[文档正文]

将 observers 插入模型后,运行校准函数。校准的目的就是通过一些样本运行代表性的工作负载(例如样本的训练数据集)以便 observers 在模型中能够观测到张量的统计数据,以后使用这些信息来计算量化参数。

import torch

def calibrate(model, data_loader, samples=500):
    model.eval()
    with torch.no_grad():
        k = 0
        for image, _ in data_loader:
            if k > samples:
                break
            model(image)
            k += len(image)

calibrate(prepared_model, trainset)  # run calibration on sample data

将模型转换为量化模型#

convert_fx 采用校准模型并产生量化模型。

from torch.quantization.quantize_fx import convert_fx

quantized_model = convert_fx(prepared_model)
print(quantized_model)

评估#

现在可以打印量化模型的大小和精度。

from torch_book.contrib.helper import evaluate, print_size_of_model
from torch import nn


criterion = nn.CrossEntropyLoss()

[任务说明] 续写这段讲解 PyTorch 模型量化的文档,从最后一行代码之后接着往下写。 这些条目用不到,可不必理会。

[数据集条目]
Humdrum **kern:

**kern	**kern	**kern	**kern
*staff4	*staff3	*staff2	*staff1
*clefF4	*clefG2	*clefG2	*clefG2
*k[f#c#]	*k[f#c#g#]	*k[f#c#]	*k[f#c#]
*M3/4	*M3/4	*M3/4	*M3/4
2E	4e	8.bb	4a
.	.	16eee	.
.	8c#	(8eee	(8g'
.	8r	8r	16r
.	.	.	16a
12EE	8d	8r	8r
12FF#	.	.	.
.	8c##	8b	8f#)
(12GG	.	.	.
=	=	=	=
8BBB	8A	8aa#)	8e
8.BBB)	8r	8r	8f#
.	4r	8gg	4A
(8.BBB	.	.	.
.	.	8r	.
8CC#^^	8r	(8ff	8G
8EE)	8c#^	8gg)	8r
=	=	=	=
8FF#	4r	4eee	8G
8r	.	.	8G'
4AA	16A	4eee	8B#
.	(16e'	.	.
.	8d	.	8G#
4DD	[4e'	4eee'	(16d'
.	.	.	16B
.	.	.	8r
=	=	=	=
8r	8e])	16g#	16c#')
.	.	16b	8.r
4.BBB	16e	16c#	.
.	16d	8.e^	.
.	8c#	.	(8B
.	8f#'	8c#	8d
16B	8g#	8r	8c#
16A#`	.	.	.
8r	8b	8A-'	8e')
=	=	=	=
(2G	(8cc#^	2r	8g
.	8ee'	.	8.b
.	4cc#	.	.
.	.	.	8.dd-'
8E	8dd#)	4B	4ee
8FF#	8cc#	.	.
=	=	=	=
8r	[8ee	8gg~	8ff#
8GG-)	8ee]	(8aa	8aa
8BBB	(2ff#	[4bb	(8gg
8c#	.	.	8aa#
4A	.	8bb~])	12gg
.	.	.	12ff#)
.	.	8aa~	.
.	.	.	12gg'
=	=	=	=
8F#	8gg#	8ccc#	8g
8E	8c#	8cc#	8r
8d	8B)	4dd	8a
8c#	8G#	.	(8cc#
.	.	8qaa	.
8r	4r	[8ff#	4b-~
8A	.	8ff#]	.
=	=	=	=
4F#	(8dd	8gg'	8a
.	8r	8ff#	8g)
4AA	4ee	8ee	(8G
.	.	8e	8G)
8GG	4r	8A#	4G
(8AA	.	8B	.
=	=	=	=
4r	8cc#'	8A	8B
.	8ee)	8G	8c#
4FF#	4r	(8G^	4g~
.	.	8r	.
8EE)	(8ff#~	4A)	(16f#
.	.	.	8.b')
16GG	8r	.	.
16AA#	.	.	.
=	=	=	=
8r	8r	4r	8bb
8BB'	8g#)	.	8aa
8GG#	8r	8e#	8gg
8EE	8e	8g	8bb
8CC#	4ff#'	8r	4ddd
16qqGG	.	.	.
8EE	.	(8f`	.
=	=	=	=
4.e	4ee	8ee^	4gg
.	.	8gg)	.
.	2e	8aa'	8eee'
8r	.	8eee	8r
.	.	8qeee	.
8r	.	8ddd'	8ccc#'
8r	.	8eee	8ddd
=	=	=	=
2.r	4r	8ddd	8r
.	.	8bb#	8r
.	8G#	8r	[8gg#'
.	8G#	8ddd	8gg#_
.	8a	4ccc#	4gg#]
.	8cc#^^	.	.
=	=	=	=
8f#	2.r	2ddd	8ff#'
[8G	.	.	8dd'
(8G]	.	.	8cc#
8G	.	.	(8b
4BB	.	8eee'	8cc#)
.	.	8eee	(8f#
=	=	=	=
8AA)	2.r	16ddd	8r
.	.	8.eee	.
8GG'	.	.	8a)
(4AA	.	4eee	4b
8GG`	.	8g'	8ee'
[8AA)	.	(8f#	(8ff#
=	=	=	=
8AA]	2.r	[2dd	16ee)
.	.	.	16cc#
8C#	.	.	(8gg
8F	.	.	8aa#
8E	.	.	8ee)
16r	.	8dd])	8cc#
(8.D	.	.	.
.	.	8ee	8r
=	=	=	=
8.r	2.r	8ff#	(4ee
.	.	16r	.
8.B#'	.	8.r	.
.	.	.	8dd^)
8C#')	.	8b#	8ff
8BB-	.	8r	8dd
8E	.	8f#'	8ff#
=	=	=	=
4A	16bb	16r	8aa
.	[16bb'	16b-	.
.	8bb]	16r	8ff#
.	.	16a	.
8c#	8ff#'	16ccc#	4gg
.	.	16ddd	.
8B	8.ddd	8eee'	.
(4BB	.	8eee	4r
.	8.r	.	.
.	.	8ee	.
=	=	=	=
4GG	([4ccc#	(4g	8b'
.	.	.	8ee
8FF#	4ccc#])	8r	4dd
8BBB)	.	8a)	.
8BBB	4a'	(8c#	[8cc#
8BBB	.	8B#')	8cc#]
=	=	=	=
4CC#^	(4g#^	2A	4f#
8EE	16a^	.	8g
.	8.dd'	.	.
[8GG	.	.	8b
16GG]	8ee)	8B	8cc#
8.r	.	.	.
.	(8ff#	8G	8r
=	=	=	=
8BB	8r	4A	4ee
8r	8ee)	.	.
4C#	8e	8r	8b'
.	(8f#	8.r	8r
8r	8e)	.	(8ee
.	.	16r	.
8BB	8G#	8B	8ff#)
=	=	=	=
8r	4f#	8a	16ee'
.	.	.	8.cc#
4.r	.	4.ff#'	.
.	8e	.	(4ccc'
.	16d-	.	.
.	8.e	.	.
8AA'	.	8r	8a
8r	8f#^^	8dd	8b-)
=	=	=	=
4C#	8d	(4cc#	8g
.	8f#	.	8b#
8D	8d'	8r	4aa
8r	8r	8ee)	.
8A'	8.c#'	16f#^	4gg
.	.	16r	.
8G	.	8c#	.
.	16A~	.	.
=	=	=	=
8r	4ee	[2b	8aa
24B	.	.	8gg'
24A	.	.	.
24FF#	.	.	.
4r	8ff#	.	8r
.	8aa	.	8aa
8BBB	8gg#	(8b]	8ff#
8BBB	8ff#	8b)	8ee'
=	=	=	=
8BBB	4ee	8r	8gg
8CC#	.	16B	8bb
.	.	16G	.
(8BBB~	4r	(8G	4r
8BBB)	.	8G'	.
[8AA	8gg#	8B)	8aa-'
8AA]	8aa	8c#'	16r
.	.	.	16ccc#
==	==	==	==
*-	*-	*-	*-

[作答区]
print("Size of model before quantization")
print_size_of_model(float_model)
print("Size of model after quantization")
print_size_of_model(quantized_model)
top1, top5 = evaluate(quantized_model, criterion, valset)
print(f"[before serilaization] Evaluation accuracy on test dataset: {top1.avg:2.2f}, {top5.avg:2.2f}")
fx_graph_mode_model_file_path = saved_model_dir + f"{model_name}_fx_graph_mode_quantized.pth"

# this does not run due to some erros loading convrelu module:
# ModuleAttributeError: 'ConvReLU2d' object has no attribute '_modules'
# save the whole model directly
# torch.save(quantized_model, fx_graph_mode_model_file_path)
# loaded_quantized_model = torch.load(fx_graph_mode_model_file_path)

# save with state_dict
# torch.save(quantized_model.state_dict(), fx_graph_mode_model_file_path)
# import copy
# model_to_quantize = copy.deepcopy(float_model)
# prepared_model = prepare_fx(model_to_quantize, {"": qconfig})
# loaded_quantized_model = convert_fx(prepared_model)
# loaded_quantized_model.load_state_dict(torch.load(fx_graph_mode_model_file_path))

# save with script
torch.jit.save(torch.jit.script(quantized_model), fx_graph_mode_model_file_path)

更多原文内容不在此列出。